Viernheim

Wirtschaftsförderung Rund 30 Firmenvertreter informieren sich über das Thema Unternehmensnachfolge im Sitzungssaal des Rathauses

Oft sitzt niemand auf dem Chefsessel

Viernheim.Alexander Schwarz schiebt einen leeren Schreibtischstuhl vor sich her. „In vielen Betrieben ist dieser Stuhl leer, es gibt keinen, der sich auf den Chefsessel setzt“, weiß der Wirtschaftsförderer der Stadt Viernheim, dass bei vielen Unternehmen in Viernheim, im Kreis, in Hessen und bundesweit die Frage einer Nachfolge nicht geklärt ist. Die Wirtschaftsförderung Bergstraße hat sich dem hochkomplexen Thema der Unternehmensnachfolge angenommen und zu einem Informationsabend eingeladen. Rund 30 Unternehmensvertreter aus dem Kreis Bergstraße nutzten die Gelegenheit, sich von Fachleuten nützliche Anregungen und grundlegende Informationen geben zu lassen. Als Referenten konnten Hans-Jürgen Reibold, Manuel Heinzmann und Holger Walter aus der Kanzlei Reibold, Guthier und Partner (Hepenheim/Weinheim) gewonnen werden sowie Marco Kreutzer, der das „Forum Unternehmensnachfolge Bergstraße“ vorstellte (siehe Infobox). „Nur fünf Prozent aller Unternehmen haben einen Notfallplan und alles für einen eventuellen Todesfall geregelt“, berichtet Manuel Heinzmann anfangs aus der Statistik. Häufiger vorgebrachte Gründe für eine Beendigung des Geschäftsbetriebs seien vielmehr Alter und Gesundheit oder der Wunsch nach mehr Zeit. „Fangen Sie früh genug an, sich mit dem Thema zu befassen“, rät Dr. Matthias Zürker.

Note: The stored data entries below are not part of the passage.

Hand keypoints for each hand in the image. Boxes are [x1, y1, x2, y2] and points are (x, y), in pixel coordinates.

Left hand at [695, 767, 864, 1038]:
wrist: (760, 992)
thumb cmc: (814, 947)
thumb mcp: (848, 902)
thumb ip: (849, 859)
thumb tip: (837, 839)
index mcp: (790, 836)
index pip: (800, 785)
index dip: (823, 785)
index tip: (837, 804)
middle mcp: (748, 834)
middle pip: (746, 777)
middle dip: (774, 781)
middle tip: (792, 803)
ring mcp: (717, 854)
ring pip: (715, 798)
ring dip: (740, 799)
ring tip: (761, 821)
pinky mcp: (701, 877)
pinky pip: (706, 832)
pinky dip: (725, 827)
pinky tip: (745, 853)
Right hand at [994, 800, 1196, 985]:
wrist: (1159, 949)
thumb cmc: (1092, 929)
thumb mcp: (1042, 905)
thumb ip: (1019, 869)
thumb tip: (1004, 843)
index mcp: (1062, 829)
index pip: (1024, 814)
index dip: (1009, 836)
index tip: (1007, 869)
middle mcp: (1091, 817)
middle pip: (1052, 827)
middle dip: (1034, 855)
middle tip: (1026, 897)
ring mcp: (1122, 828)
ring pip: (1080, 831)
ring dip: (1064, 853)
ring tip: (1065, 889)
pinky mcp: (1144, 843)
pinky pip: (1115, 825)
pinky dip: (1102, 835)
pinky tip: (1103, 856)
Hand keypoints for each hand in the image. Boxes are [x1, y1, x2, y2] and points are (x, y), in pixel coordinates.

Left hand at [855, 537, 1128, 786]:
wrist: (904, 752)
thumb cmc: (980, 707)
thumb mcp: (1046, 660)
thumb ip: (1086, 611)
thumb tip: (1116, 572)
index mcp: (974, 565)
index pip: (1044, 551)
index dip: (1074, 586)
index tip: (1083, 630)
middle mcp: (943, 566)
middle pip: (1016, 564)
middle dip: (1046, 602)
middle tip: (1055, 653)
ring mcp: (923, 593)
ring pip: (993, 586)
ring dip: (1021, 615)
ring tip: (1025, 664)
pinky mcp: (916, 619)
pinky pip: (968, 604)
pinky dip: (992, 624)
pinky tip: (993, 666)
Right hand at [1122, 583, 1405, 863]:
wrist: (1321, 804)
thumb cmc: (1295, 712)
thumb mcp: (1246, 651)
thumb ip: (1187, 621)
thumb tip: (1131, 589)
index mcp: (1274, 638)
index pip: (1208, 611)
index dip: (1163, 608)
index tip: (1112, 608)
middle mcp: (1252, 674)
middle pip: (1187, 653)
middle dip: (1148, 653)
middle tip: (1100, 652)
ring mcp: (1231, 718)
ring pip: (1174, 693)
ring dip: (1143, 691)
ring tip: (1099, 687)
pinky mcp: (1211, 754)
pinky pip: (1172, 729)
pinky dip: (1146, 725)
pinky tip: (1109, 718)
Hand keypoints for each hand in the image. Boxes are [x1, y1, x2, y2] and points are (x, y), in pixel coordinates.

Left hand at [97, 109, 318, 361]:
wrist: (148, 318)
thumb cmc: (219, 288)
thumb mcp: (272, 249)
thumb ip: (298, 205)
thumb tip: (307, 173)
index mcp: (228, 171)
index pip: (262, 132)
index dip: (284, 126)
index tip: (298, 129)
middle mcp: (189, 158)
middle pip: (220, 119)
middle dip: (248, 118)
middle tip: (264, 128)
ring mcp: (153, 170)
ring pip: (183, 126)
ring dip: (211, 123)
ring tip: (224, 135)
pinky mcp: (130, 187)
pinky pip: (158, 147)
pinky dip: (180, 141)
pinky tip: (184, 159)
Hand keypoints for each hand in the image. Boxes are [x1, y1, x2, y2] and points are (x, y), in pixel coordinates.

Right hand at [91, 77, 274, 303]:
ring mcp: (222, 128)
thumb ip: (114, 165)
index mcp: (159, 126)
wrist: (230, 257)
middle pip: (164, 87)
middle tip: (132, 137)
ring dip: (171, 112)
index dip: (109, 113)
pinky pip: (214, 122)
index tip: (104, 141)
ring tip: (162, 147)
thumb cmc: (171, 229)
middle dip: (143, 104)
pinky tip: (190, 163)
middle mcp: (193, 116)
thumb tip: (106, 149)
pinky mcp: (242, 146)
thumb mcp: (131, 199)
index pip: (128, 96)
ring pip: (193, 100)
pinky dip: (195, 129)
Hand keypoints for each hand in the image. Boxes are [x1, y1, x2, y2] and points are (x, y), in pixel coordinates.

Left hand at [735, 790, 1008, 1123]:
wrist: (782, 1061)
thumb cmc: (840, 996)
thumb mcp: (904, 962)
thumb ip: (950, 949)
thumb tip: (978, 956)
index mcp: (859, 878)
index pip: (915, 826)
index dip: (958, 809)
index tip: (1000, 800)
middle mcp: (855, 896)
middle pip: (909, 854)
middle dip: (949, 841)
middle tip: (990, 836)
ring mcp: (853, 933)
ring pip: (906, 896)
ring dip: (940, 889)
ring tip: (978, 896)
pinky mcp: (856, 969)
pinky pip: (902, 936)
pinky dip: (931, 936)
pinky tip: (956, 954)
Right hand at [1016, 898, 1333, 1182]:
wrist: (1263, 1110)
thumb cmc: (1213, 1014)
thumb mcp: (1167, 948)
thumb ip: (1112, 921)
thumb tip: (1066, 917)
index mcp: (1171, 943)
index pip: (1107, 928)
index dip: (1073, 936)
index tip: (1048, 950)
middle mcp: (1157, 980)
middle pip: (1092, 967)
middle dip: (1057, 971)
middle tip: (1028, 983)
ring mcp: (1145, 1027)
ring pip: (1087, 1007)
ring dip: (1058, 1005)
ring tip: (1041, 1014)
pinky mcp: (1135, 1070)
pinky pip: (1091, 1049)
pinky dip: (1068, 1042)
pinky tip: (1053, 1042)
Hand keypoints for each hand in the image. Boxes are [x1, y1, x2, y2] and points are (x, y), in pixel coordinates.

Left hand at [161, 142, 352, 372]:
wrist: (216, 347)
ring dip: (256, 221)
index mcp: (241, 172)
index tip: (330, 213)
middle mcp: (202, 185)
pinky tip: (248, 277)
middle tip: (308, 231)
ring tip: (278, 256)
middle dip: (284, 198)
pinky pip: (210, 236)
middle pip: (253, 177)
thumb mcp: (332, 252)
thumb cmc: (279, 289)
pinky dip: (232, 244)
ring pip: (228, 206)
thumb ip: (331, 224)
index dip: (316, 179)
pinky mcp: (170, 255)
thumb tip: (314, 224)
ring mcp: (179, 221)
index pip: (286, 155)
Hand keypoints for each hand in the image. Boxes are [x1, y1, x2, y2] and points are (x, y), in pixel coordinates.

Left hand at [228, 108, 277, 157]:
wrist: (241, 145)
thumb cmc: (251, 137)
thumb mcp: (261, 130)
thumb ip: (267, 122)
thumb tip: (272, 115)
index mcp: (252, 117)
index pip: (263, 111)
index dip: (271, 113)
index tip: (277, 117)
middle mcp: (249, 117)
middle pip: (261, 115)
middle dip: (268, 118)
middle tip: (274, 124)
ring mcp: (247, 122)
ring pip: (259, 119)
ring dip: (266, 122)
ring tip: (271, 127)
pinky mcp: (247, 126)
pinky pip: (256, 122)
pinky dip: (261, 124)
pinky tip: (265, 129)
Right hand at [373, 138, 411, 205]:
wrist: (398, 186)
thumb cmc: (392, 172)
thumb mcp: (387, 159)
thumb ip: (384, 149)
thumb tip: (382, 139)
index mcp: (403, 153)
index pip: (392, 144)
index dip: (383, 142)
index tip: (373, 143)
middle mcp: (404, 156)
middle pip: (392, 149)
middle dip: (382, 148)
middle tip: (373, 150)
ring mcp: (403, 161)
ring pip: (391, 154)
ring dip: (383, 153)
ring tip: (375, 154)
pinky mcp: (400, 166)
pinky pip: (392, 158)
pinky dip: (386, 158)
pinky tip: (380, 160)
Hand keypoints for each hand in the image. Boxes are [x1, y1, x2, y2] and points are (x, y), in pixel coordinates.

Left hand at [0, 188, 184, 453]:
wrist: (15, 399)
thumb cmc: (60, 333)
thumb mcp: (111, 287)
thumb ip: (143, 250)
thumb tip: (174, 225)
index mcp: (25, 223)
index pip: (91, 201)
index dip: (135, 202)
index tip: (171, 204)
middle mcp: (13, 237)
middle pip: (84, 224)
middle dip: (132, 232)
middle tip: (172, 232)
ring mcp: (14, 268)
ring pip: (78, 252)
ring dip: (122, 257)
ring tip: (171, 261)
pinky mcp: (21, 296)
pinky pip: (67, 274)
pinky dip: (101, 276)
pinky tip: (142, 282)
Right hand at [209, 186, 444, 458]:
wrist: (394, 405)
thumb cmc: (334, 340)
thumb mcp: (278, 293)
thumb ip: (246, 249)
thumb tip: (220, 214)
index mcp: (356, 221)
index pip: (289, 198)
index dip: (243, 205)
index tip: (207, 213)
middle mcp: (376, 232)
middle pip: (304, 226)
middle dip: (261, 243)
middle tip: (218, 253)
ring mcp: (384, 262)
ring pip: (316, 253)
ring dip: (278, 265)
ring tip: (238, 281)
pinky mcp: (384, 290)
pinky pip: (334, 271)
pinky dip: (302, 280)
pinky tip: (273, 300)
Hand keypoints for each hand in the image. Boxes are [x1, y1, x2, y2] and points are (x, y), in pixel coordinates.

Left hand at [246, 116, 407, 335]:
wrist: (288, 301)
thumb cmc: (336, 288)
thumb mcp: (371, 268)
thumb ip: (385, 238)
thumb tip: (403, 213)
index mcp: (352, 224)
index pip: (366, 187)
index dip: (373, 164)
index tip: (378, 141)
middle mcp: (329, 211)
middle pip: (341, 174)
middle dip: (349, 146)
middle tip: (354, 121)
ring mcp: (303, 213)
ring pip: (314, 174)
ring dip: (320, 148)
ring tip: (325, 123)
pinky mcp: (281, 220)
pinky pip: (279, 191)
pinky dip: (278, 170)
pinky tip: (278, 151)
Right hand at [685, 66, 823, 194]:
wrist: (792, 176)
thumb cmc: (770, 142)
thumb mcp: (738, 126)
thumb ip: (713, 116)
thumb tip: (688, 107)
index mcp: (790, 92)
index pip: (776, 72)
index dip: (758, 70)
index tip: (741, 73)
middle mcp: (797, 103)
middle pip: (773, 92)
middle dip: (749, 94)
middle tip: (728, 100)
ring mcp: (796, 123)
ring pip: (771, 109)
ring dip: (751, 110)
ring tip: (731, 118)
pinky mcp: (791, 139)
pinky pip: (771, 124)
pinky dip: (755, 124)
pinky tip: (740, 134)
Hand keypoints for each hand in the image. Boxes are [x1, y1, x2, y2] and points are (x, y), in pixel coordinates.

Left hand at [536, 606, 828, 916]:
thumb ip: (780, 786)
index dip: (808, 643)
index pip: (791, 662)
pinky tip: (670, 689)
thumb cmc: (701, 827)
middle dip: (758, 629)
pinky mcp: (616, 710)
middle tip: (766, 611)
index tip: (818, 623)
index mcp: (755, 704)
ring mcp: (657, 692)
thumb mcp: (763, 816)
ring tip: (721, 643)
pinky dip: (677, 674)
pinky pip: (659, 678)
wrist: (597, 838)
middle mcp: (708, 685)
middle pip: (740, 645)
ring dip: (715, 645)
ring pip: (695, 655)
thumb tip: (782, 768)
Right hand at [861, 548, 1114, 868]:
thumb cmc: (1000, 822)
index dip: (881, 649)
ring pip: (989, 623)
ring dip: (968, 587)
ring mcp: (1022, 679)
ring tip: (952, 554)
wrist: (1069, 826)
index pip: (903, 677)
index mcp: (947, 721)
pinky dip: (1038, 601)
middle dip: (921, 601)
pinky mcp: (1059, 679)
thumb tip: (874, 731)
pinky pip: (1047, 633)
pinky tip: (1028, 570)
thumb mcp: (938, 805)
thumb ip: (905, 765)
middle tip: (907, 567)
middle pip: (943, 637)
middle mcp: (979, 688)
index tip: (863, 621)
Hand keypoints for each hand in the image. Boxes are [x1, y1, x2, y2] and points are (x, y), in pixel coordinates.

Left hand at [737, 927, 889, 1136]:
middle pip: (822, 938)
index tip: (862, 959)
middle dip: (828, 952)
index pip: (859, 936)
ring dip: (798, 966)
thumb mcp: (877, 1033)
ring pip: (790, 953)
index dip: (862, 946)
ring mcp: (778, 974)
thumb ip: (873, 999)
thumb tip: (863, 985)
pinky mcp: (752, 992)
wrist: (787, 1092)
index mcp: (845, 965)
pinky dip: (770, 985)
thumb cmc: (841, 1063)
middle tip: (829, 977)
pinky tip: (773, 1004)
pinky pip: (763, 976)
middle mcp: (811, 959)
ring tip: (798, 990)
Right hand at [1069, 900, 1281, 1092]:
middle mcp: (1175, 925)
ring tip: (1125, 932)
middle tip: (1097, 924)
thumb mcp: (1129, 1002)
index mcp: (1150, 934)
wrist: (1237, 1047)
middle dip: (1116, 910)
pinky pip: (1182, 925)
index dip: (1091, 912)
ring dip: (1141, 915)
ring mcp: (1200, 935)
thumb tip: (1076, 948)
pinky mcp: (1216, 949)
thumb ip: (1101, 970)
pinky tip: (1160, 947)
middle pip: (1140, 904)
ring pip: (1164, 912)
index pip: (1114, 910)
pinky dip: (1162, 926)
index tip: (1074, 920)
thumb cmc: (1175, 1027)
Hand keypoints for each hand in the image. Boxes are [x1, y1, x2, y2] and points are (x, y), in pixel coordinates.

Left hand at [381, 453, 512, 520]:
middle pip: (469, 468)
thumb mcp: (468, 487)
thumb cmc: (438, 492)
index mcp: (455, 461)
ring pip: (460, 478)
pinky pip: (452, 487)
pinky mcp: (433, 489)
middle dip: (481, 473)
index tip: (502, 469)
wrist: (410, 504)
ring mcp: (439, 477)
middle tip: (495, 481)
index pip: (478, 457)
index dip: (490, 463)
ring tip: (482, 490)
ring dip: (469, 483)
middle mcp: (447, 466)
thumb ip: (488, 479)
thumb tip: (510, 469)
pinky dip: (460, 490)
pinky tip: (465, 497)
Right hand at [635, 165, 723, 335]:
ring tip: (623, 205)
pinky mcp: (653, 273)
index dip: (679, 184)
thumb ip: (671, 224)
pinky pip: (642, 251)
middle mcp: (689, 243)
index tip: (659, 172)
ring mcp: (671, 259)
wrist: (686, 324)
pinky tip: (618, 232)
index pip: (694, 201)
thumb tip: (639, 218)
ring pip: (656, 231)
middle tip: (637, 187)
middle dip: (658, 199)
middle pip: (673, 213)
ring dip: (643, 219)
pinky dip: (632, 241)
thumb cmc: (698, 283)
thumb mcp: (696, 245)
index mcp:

Der Geschäftsführer der Wirtschaftsförderung Bergstraße weiß aus der Praxis, dass sich die meisten Betriebe melden, wenn es eigentlich schon zu spät ist. „Nehmen Sie sich Zeit, die Nachfolge zu regeln“, rät auch Hans-Jürgen Reibold – durchschnittlich dauere so ein Prozess rund drei Jahre. Bei der Nachfolgeregelung könne man als erstes die familiäre Lösung in Betracht ziehen, wenn Kinder das Unternehmen übernehmen könnten. Eine andere Möglichkeit ist die interne Übergabe, wenn Mitarbeiter die Verantwortung übernehmen.

Die unterschiedlichen Varianten stellt Holger Walter näher vor und erläutert, worauf Betriebe bei interner oder externer Übergabe, bei Finanzierung und Absicherung achten sollten. Und er zeigt auf, welche Spannungsfelder sich in dem Prozess ergeben könnten. Eine Firmenübergabe kann entgeltlich und unentgeltlich erfolgen. Zum Verkauf des Unternehmens gibt es unterschiedliche Möglichkeiten, wie Walter beispielhaft darlegt.

Vorschriften und Regeln

Aber auch bei unentgeltlichen Übernahmen gibt es Vorschriften und Regeln zu beachten, wie die Besteuerung bei Übergabe, Schenkung und Erbschaft. Für jede einzelne Firma, ob Kleinunternehmen, mittelständischer Betrieb oder Konzern, gilt es individuell festzulegen, welche Art der Unternehmensnachfolge in Frage kommt und wie es umgesetzt wird. Beim „Come-Together“ nach dem Vortrag stehen die Experten für jegliche Anfragen zur Verfügung und kommen detaillierter ins Gespräch mit den Geschäftsinhabern.